Ryan Haines / Android Authority
Display brightness has become one of the biggest battlegrounds in the modern Android smartphone space, and it’s only ramped up in the last few months.
Companies are talking up ever higher peak brightness numbers to wow us, but there’s just one problem though. This figure is effectively meaningless, and here’s why.
A tit-for-tat battle
Peak brightness refers to brightness in a very small area of the screen, primarily when playing content such as HDR videos. It does not apply to everyday usage otherwise. There aren’t even any Android games that take advantage of HDR (and therefore peak brightness), either. This hasn’t stopped smartphone makers from bragging about this figure.
The trend of companies trumpeting peak brightness figures has been around for several years now, but you could argue that the most recent wave started with the Galaxy S23 Ultra roughly a year ago. Samsung touted 1,750 nits of peak brightness, and the rest of the industry has quickly moved to hype up bigger numbers.
Loads of brands have taken to bragging about peak brightness, but you’ll seldom see it.
Google’s Pixel 8 Pro packs 2,400 nits of peak brightness, the Xiaomi 13T Pro brings 2,600 nits, and OPPO’s Find X6 Pro topped out at 2,500 nits. But this game of oneupmanship hasn’t ended here.
In the last couple of months, we’ve seen the Xiaomi 14 Pro (3,000 nits), OnePlus 12 (4,500 nits), Realme GT 5 Pro (4,500 nits), OPPO Find X7 Ultra (4,500 nits), and Redmi K70 series (4,000 nits) all upping the peak brightness ante. It’s effectively become a pissing contest, joining megapixels and charging wattage as a figure that OEMs can point to and say “See, ours is higher and a higher number equals better.”
The brightness figures you should be looking at
Robert Triggs / Android Authority
The most relevant brightness numbers are for manual brightness as well as auto-brightness (also known as adaptive brightness nowadays). Manual and auto-brightness figures are much lower than peak brightness numbers but refer to the brightness level of the entire screen.

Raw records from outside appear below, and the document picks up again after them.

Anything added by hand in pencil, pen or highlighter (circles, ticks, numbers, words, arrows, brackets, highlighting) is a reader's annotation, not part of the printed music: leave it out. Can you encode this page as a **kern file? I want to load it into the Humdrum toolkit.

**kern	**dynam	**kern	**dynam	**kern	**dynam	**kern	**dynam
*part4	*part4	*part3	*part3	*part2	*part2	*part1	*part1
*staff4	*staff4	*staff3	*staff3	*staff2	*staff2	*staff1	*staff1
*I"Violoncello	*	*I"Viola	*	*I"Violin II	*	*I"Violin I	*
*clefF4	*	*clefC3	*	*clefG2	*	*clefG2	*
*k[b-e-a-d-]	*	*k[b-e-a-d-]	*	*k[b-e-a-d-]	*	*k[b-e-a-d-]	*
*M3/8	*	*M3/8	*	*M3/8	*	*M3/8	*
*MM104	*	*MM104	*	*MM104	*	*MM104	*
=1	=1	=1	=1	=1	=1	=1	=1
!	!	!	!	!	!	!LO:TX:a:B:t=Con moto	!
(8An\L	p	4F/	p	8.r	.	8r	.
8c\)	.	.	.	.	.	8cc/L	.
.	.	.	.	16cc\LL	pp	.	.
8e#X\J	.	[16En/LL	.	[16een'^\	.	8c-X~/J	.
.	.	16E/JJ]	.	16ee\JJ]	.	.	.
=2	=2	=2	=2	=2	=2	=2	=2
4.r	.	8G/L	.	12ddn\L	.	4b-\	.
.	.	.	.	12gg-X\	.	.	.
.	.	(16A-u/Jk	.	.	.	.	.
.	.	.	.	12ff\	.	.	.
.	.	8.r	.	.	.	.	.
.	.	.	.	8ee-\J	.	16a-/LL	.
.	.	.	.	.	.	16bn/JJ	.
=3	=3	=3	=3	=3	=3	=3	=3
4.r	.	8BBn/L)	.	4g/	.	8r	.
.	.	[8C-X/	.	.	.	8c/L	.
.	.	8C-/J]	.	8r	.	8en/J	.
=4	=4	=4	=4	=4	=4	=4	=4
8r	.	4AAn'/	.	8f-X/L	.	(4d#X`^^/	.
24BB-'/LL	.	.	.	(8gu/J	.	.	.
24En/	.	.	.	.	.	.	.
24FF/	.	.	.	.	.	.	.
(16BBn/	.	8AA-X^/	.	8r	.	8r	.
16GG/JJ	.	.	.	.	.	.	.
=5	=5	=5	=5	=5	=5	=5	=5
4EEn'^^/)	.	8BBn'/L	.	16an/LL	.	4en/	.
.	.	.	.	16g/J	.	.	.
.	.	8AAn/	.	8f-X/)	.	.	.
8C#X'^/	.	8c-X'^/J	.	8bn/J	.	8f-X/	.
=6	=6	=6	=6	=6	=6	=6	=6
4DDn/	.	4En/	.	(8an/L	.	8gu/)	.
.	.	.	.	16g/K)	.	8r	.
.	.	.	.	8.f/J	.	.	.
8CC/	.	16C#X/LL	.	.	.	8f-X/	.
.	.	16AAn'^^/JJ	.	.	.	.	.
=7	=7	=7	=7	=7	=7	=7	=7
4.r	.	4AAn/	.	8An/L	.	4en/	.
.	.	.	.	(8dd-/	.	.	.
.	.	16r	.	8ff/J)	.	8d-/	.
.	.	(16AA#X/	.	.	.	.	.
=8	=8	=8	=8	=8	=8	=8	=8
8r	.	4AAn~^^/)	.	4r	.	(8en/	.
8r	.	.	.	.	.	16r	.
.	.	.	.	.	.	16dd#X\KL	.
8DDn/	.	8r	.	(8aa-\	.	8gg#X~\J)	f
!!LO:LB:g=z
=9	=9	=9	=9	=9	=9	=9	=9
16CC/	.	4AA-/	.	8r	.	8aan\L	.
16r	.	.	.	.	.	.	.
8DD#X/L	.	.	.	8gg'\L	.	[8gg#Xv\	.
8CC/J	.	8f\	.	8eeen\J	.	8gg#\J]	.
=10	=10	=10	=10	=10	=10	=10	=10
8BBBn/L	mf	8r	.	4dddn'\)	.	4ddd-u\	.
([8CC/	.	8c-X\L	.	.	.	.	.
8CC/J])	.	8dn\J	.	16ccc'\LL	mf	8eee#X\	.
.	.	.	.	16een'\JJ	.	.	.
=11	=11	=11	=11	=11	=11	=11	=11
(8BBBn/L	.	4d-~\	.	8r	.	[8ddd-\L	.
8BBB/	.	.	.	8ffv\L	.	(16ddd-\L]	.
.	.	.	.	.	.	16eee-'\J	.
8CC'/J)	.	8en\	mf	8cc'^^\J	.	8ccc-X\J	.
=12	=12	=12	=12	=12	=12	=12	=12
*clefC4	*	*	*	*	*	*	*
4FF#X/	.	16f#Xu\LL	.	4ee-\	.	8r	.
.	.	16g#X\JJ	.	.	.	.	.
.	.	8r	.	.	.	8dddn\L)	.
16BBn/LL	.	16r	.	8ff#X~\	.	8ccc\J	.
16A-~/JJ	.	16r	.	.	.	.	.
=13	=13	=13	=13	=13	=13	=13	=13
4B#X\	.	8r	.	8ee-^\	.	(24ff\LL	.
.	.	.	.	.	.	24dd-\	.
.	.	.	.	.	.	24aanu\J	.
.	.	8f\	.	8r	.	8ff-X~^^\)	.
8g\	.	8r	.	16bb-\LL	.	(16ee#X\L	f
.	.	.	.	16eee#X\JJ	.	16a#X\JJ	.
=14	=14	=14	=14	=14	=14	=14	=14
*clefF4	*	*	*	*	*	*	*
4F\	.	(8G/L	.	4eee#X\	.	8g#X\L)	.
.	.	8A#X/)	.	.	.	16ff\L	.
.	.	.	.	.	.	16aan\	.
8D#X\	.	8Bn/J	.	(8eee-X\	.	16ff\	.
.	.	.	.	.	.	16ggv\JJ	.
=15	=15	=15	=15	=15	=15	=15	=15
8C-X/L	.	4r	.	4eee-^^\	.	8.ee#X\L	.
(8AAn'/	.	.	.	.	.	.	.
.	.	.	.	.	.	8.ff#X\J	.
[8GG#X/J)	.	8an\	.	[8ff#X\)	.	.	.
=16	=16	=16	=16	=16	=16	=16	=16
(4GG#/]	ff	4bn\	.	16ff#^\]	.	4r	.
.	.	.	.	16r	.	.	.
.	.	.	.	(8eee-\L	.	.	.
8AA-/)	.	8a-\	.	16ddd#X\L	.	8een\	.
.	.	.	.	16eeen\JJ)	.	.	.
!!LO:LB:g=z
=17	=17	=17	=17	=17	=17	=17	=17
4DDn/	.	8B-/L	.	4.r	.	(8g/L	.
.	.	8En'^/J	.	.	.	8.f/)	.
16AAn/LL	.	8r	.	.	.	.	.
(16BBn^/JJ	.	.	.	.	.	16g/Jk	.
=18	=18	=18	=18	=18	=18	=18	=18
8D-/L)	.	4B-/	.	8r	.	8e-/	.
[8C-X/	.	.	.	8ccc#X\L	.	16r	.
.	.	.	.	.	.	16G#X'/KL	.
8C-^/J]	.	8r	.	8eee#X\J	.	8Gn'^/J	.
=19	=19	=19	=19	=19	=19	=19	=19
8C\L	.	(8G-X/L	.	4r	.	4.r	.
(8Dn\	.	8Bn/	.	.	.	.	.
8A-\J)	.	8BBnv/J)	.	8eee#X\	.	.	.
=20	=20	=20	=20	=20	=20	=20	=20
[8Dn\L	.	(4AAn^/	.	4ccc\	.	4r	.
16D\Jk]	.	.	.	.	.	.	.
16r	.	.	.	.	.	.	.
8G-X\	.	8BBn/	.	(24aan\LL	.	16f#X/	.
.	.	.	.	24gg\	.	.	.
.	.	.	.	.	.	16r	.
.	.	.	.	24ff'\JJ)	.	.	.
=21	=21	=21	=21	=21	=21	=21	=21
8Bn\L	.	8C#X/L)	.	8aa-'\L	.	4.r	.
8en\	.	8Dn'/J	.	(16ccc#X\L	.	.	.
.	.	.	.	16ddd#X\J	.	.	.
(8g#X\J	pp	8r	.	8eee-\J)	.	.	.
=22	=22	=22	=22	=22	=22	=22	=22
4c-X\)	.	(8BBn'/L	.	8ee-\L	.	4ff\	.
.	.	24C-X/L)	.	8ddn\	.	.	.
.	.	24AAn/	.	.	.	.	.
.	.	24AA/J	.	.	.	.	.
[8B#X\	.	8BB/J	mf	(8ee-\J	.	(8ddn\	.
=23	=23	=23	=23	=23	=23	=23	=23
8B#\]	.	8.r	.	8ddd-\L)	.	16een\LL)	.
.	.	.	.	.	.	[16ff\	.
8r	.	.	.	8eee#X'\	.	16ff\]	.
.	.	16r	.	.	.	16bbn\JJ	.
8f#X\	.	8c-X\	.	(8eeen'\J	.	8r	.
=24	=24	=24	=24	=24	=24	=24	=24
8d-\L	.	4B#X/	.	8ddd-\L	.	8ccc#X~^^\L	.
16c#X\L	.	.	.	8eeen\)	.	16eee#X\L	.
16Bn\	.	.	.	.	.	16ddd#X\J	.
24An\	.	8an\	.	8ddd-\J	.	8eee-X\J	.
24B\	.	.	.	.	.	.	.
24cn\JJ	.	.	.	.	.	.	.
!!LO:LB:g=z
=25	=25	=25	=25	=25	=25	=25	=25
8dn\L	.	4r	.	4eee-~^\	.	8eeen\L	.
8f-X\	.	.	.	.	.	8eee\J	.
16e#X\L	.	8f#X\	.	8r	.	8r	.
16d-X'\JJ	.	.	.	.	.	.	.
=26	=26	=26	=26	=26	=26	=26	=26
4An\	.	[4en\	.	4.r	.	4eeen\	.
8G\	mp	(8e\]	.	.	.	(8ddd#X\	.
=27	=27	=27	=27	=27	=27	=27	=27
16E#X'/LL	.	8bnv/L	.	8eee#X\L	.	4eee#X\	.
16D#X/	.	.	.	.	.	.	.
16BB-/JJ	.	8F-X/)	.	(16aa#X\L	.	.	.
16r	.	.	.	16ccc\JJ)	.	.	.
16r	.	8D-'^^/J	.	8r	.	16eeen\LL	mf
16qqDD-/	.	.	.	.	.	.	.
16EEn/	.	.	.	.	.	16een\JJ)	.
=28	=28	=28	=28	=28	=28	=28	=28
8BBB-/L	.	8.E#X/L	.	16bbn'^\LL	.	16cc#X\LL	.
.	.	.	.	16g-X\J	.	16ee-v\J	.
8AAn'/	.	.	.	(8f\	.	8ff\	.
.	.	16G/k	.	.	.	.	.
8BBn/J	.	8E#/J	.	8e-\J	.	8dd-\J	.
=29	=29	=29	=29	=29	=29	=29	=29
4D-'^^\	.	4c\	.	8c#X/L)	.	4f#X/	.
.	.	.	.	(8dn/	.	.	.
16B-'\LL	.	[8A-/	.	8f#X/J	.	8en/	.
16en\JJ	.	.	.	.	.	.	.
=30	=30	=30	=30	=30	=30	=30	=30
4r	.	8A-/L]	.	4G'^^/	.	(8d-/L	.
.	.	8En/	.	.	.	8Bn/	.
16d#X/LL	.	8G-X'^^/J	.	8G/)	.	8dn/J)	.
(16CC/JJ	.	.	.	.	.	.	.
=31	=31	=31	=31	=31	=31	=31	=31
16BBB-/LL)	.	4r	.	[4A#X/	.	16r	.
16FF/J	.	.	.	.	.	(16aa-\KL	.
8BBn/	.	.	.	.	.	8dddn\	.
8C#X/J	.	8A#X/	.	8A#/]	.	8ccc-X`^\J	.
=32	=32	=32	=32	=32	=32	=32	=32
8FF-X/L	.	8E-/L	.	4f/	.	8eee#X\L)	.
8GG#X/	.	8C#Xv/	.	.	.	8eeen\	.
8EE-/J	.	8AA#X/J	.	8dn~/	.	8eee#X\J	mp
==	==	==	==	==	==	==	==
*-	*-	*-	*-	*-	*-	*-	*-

Auto-brightness dynamically adjusts your display brightness based on your environment, and it tends to deliver a higher maximum brightness than manual mode. Many brands also offer a so-called high-brightness mode (HBM) as part of the auto-brightness feature, which boosts outdoor viewing brightness. HBM can only be sustained for a few minutes before dropping, though, primarily due to power consumption, screen burn-in, and heating concerns.
Auto-brightness and manual brightness figures are far more useful than peak numbers.
Generally speaking, you want 200 to 300 nits of brightness for your screen while indoors. Using your phone in direct sunlight? Then you typically want 600 nits or more to clearly see what’s on your display. So how do recent phones fare in this regard?
OnePlus says the OnePlus 12 has 4,500 nits of peak display brightness, 1,600 nits of auto-brightness, and a reported 600 nits for manual brightness. Meanwhile, the Galaxy S24 Ultra “only” has 2,600 nits of peak brightness, but also packs a high-brightness mode capable of reaching 1,500 nits (Samsung didn’t reveal manual brightness figures). So you’re actually looking at similar brightness levels in everyday usage, but all these phones still have you well covered for outdoor viewing. This comparison goes a long way to showing why peak brightness doesn’t really matter.
Don’t fall for yet another marketing tactic
It’s clear that smartphone brands have latched on to peak brightness in an effort to stand out from the crowd. But this figure is irrelevant to many consumers out there who just want to see their phone screen when outdoors. Even if you regularly watch HDR content, brightness perception isn’t linear; a 4,000-nit peak brightness is not twice as bright as a 2,000-nit one. In other words, the bigger the numbers, the more diminishing the returns, and anything around 2,000 nits or above it very good for HDR.
Do you care about peak display brightness?
One smartphone executive asserted that ever-increasing peak brightness figures were a demonstration of evolving screen technology and were an indicator of more efficient, brighter displays. But why trumpet peak brightness when you can brag about auto-brightness, manual brightness, and screen efficiency instead?